Celeste Ochoa remembers being scared the first time she left her city home in Brooklyn to spend a week in a small, rural town.
Yet Ochoa’s time as a Fresh Air Fund kid, which included many summers coming to Amherst, proved to be such a wonderful experience for her that she returned this week to visit her local family, for the first time since the pandemic.
“Definitely a chance for different opportunities, creating your own individualism and baby steps of creating your own life,” Ochoa said of her time in the program, as she sat poolside at an Amherst home on a hot and humid afternoon on Aug. 7.
Attending the pool party for Fresh Air families and their guests hosted by her Fresh Air Fund mother Jeanne Esposito, Ochoa, 20, is just weeks from beginning basic training for the U.S. Army, where she will be a water treatment specialist.
Reflecting on the time she spent in Amherst while in Fresh Air, including volunteering at a blood drive and a local farm, camping in a tent, and going on a hike through an old-growth forest, Ochoa says it was always a nice change of scenery from the city.
“We’re surrounded by nature here — you don’t have a choice,” Ochoa said, calling Esposito’s home her vacation apartment.
For Esposito, whose family has hosted Fresh Air children for more than 20 years, Ochoa’s situation illustrates how participants benefit from the program, which is in the process of being restored after disruptions caused by COVID-19.
“It’s just love,” Esposito said. “That pretty much defines the program.”
Each summer, children visit volunteer host families in rural, suburban and small-town communities along the East Coast. Young people also can participate in year-round leadership, career exploration and educational programs.
Esposito said she has great respect for the way the Fresh Air Fund handles its mission. Founded in 1877, the not-for-profit youth development organization has provided free, life-changing summer experiences in the outdoors to more than 1.8 million children from New York City’s underserved communities. Children who participate live in the five boroughs, are ages 7-18, with most new guests 8 or 9, and are eligible for free or reduced lunch under USDA income guidelines.
Esposito learned about the program when teaching in New York City, making a promise to herself that when she had a career and a home with a backyard, she would welcome Fresh Air children.
Over the 22 years she has been a host family, Esposito has worked with fellow Amherst representative Susan Morrello to create a Friendly Towns program, recruiting families from the Vermont border to the Connecticut state line as representatives for the Pioneer Valley.
The process for getting more host families for next year, including interviewing them and having them fill out questionnaires, is beginning.
Like many programs starting up again after being shut down by COVID, Fresh Air is operating on a greatly reduced basis. While 50 to 60 children were coming from the city to the area each summer for one- or two-week stays before the pandemic, just four children are in the region this summer, following two summers when the program was on hiatus.
This year, stipulations were put in place that children had to stay with families within a three-hour range, and had to have a previous relationship with those families.
While her first role is hosting, Esposito also gets out information through advertisements and recruits families, and makes sure that when the bus arrives from New York, support is available to children and families. Fresh Air pays for all start-up costs, security checks, home visits, and the bus ride, and each child is also insured.

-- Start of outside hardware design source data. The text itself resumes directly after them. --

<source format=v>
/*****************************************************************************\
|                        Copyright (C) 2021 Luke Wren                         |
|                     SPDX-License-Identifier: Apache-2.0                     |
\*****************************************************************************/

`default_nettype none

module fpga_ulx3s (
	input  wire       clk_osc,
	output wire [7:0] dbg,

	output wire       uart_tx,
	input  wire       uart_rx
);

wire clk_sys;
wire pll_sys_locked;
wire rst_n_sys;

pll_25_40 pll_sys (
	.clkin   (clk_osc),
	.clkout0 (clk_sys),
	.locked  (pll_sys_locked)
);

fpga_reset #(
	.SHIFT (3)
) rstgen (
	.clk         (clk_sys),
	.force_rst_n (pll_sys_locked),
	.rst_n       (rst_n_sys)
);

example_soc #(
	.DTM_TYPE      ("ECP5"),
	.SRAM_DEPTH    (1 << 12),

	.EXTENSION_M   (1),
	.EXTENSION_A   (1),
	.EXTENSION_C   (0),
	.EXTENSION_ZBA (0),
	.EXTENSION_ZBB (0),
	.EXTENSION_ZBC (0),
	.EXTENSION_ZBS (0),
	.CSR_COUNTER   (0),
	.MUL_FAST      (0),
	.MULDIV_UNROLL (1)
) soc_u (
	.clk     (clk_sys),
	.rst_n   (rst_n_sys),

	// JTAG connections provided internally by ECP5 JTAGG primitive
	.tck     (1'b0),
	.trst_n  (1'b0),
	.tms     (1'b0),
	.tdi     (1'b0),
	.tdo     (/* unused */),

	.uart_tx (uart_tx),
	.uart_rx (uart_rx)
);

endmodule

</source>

Nicole Johsnon, director of the Friendly Towns program for the Fresh Air Fund, said in a statement that the Pioneer Valley has been a wonderful place for city youth to travel. “We look forward to working with our dedicated volunteers and host families in the area to build the program again in the future,” Johnston said.

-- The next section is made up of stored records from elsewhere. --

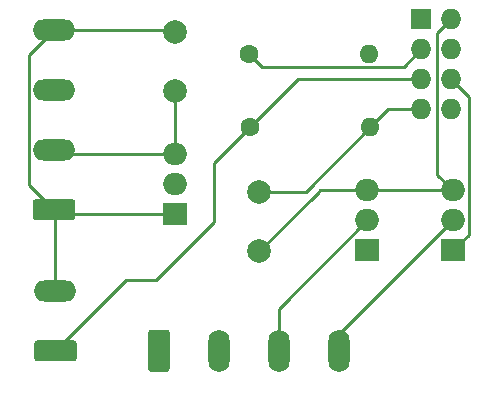
<source format=gtl>
%TF.GenerationSoftware,KiCad,Pcbnew,5.99.0+really5.1.10+dfsg1-1*%
%TF.CreationDate,2021-12-19T10:59:00-08:00*%
%TF.ProjectId,TasmotaGenericPCB,5461736d-6f74-4614-9765-6e6572696350,rev?*%
%TF.SameCoordinates,Original*%
%TF.FileFunction,Copper,L1,Top*%
%TF.FilePolarity,Positive*%
%FSLAX46Y46*%
G04 Gerber Fmt 4.6, Leading zero omitted, Abs format (unit mm)*
G04 Created by KiCad (PCBNEW 5.99.0+really5.1.10+dfsg1-1) date 2021-12-19 10:59:00*
%MOMM*%
%LPD*%
G01*
G04 APERTURE LIST*
%TA.AperFunction,ComponentPad*%
%ADD10O,3.600000X1.800000*%
%TD*%
%TA.AperFunction,ComponentPad*%
%ADD11O,1.800000X3.600000*%
%TD*%
%TA.AperFunction,ComponentPad*%
%ADD12O,1.600000X1.600000*%
%TD*%
%TA.AperFunction,ComponentPad*%
%ADD13C,1.600000*%
%TD*%
%TA.AperFunction,ComponentPad*%
%ADD14C,2.000000*%
%TD*%
%TA.AperFunction,ComponentPad*%
%ADD15R,1.727200X1.727200*%
%TD*%
%TA.AperFunction,ComponentPad*%
%ADD16O,1.727200X1.727200*%
%TD*%
%TA.AperFunction,ComponentPad*%
%ADD17O,2.000000X1.905000*%
%TD*%
%TA.AperFunction,ComponentPad*%
%ADD18R,2.000000X1.905000*%
%TD*%
%TA.AperFunction,Conductor*%
%ADD19C,0.250000*%
%TD*%
G04 APERTURE END LIST*
D10*
%TO.P,J3,2*%
%TO.N,/GND*%
X103124000Y-111633000D03*
%TO.P,J3,1*%
%TO.N,Net-(J3-Pad1)*%
%TA.AperFunction,ComponentPad*%
G36*
G01*
X104674000Y-117613000D02*
X101574000Y-117613000D01*
G75*
G02*
X101324000Y-117363000I0J250000D01*
G01*
X101324000Y-116063000D01*
G75*
G02*
X101574000Y-115813000I250000J0D01*
G01*
X104674000Y-115813000D01*
G75*
G02*
X104924000Y-116063000I0J-250000D01*
G01*
X104924000Y-117363000D01*
G75*
G02*
X104674000Y-117613000I-250000J0D01*
G01*
G37*
%TD.AperFunction*%
%TD*%
D11*
%TO.P,J2,4*%
%TO.N,Net-(J2-Pad4)*%
X127127000Y-116713000D03*
%TO.P,J2,3*%
%TO.N,Net-(J2-Pad3)*%
X122047000Y-116713000D03*
%TO.P,J2,2*%
%TO.N,Net-(J2-Pad2)*%
X116967000Y-116713000D03*
%TO.P,J2,1*%
%TO.N,Net-(J2-Pad1)*%
%TA.AperFunction,ComponentPad*%
G36*
G01*
X110987000Y-118263000D02*
X110987000Y-115163000D01*
G75*
G02*
X111237000Y-114913000I250000J0D01*
G01*
X112537000Y-114913000D01*
G75*
G02*
X112787000Y-115163000I0J-250000D01*
G01*
X112787000Y-118263000D01*
G75*
G02*
X112537000Y-118513000I-250000J0D01*
G01*
X111237000Y-118513000D01*
G75*
G02*
X110987000Y-118263000I0J250000D01*
G01*
G37*
%TD.AperFunction*%
%TD*%
D10*
%TO.P,J1,4*%
%TO.N,/GND*%
X102997000Y-89535000D03*
%TO.P,J1,3*%
%TO.N,Net-(C2-Pad1)*%
X102997000Y-94615000D03*
%TO.P,J1,2*%
%TO.N,/VCC*%
X102997000Y-99695000D03*
%TO.P,J1,1*%
%TO.N,/GND*%
%TA.AperFunction,ComponentPad*%
G36*
G01*
X104547000Y-105675000D02*
X101447000Y-105675000D01*
G75*
G02*
X101197000Y-105425000I0J250000D01*
G01*
X101197000Y-104125000D01*
G75*
G02*
X101447000Y-103875000I250000J0D01*
G01*
X104547000Y-103875000D01*
G75*
G02*
X104797000Y-104125000I0J-250000D01*
G01*
X104797000Y-105425000D01*
G75*
G02*
X104547000Y-105675000I-250000J0D01*
G01*
G37*
%TD.AperFunction*%
%TD*%
D12*
%TO.P,R2,2*%
%TO.N,Net-(C2-Pad1)*%
X129794000Y-97790000D03*
D13*
%TO.P,R2,1*%
%TO.N,Net-(J3-Pad1)*%
X119634000Y-97790000D03*
%TD*%
D12*
%TO.P,R1,2*%
%TO.N,Net-(C2-Pad1)*%
X129667000Y-91567000D03*
D13*
%TO.P,R1,1*%
%TO.N,Net-(R1-Pad1)*%
X119507000Y-91567000D03*
%TD*%
D14*
%TO.P,C2,2*%
%TO.N,/GND*%
X120396000Y-108251000D03*
%TO.P,C2,1*%
%TO.N,Net-(C2-Pad1)*%
X120396000Y-103251000D03*
%TD*%
%TO.P,C1,2*%
%TO.N,/GND*%
X113284000Y-89742000D03*
%TO.P,C1,1*%
%TO.N,/VCC*%
X113284000Y-94742000D03*
%TD*%
D15*
%TO.P,U1,1*%
%TO.N,Net-(J2-Pad1)*%
X134112000Y-88646000D03*
D16*
%TO.P,U1,2*%
%TO.N,/GND*%
X136652000Y-88646000D03*
%TO.P,U1,3*%
%TO.N,Net-(R1-Pad1)*%
X134112000Y-91186000D03*
%TO.P,U1,4*%
%TO.N,Net-(Q1-Pad1)*%
X136652000Y-91186000D03*
%TO.P,U1,5*%
%TO.N,Net-(J3-Pad1)*%
X134112000Y-93726000D03*
%TO.P,U1,6*%
%TO.N,Net-(Q2-Pad1)*%
X136652000Y-93726000D03*
%TO.P,U1,7*%
%TO.N,Net-(C2-Pad1)*%
X134112000Y-96266000D03*
%TO.P,U1,8*%
%TO.N,Net-(J2-Pad2)*%
X136652000Y-96266000D03*
%TD*%
D17*
%TO.P,U2,3*%
%TO.N,/VCC*%
X113284000Y-100076000D03*
%TO.P,U2,2*%
%TO.N,Net-(C2-Pad1)*%
X113284000Y-102616000D03*
D18*
%TO.P,U2,1*%
%TO.N,/GND*%
X113284000Y-105156000D03*
%TD*%
D17*
%TO.P,Q2,3*%
%TO.N,/GND*%
X136779000Y-103124000D03*
%TO.P,Q2,2*%
%TO.N,Net-(J2-Pad4)*%
X136779000Y-105664000D03*
D18*
%TO.P,Q2,1*%
%TO.N,Net-(Q2-Pad1)*%
X136779000Y-108204000D03*
%TD*%
D17*
%TO.P,Q1,3*%
%TO.N,/GND*%
X129540000Y-103124000D03*
%TO.P,Q1,2*%
%TO.N,Net-(J2-Pad3)*%
X129540000Y-105664000D03*
D18*
%TO.P,Q1,1*%
%TO.N,Net-(Q1-Pad1)*%
X129540000Y-108204000D03*
%TD*%
D19*
%TO.N,/GND*%
X103124000Y-104902000D02*
X102997000Y-104775000D01*
X103124000Y-111633000D02*
X103124000Y-104902000D01*
X136779000Y-103124000D02*
X129540000Y-103124000D01*
X125523000Y-103124000D02*
X125309000Y-103338000D01*
X129540000Y-103124000D02*
X125523000Y-103124000D01*
X125309000Y-103338000D02*
X120396000Y-108251000D01*
X125396000Y-103251000D02*
X125309000Y-103338000D01*
X113077000Y-89535000D02*
X113284000Y-89742000D01*
X102997000Y-89535000D02*
X113077000Y-89535000D01*
X103378000Y-105156000D02*
X102997000Y-104775000D01*
X113284000Y-105156000D02*
X103378000Y-105156000D01*
X135463399Y-89834601D02*
X136652000Y-88646000D01*
X135463399Y-101808399D02*
X135463399Y-89834601D01*
X136779000Y-103124000D02*
X135463399Y-101808399D01*
X100871990Y-91660010D02*
X102997000Y-89535000D01*
X100871990Y-102649990D02*
X100871990Y-91660010D01*
X102997000Y-104775000D02*
X100871990Y-102649990D01*
%TO.N,/VCC*%
X113792000Y-95250000D02*
X113284000Y-94742000D01*
X113284000Y-100076000D02*
X113284000Y-94742000D01*
X103378000Y-100076000D02*
X102997000Y-99695000D01*
X113284000Y-100076000D02*
X103378000Y-100076000D01*
%TO.N,Net-(C2-Pad1)*%
X131318000Y-96266000D02*
X129794000Y-97790000D01*
X134112000Y-96266000D02*
X131318000Y-96266000D01*
X124333000Y-103251000D02*
X129794000Y-97790000D01*
X120396000Y-103251000D02*
X124333000Y-103251000D01*
%TO.N,Net-(J2-Pad4)*%
X127127000Y-115316000D02*
X136779000Y-105664000D01*
X127127000Y-116713000D02*
X127127000Y-115316000D01*
%TO.N,Net-(J2-Pad3)*%
X122047000Y-113157000D02*
X129540000Y-105664000D01*
X122047000Y-116713000D02*
X122047000Y-113157000D01*
%TO.N,Net-(Q2-Pad1)*%
X138104010Y-95178010D02*
X136652000Y-93726000D01*
X138104010Y-106878990D02*
X138104010Y-95178010D01*
X136779000Y-108204000D02*
X138104010Y-106878990D01*
%TO.N,Net-(R1-Pad1)*%
X120632001Y-92692001D02*
X119507000Y-91567000D01*
X132605999Y-92692001D02*
X120632001Y-92692001D01*
X134112000Y-91186000D02*
X132605999Y-92692001D01*
%TO.N,Net-(J3-Pad1)*%
X103124000Y-116713000D02*
X109093000Y-110744000D01*
X111630502Y-110744000D02*
X116586000Y-105788502D01*
X109093000Y-110744000D02*
X111630502Y-110744000D01*
X116586000Y-100838000D02*
X119634000Y-97790000D01*
X116586000Y-105788502D02*
X116586000Y-100838000D01*
X123698000Y-93726000D02*
X119634000Y-97790000D01*
X134112000Y-93726000D02*
X123698000Y-93726000D01*
%TD*%
M02*

</source>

Esposito said the children she has hosted over the years can be “hilariously funny,” as they see life differently when she takes them to a farmers market or another place they can’t experience in the city.
In addition, she appreciates that Fresh Air Fund is a celebration of courage, noting that often she will make trips to the ocean, where kids can experience waves for the first time, and she said she has taught so many children to swim over the years.
She is confident others will be ready to be part of the program.
“Little by little we’ll build back,” Esposito said.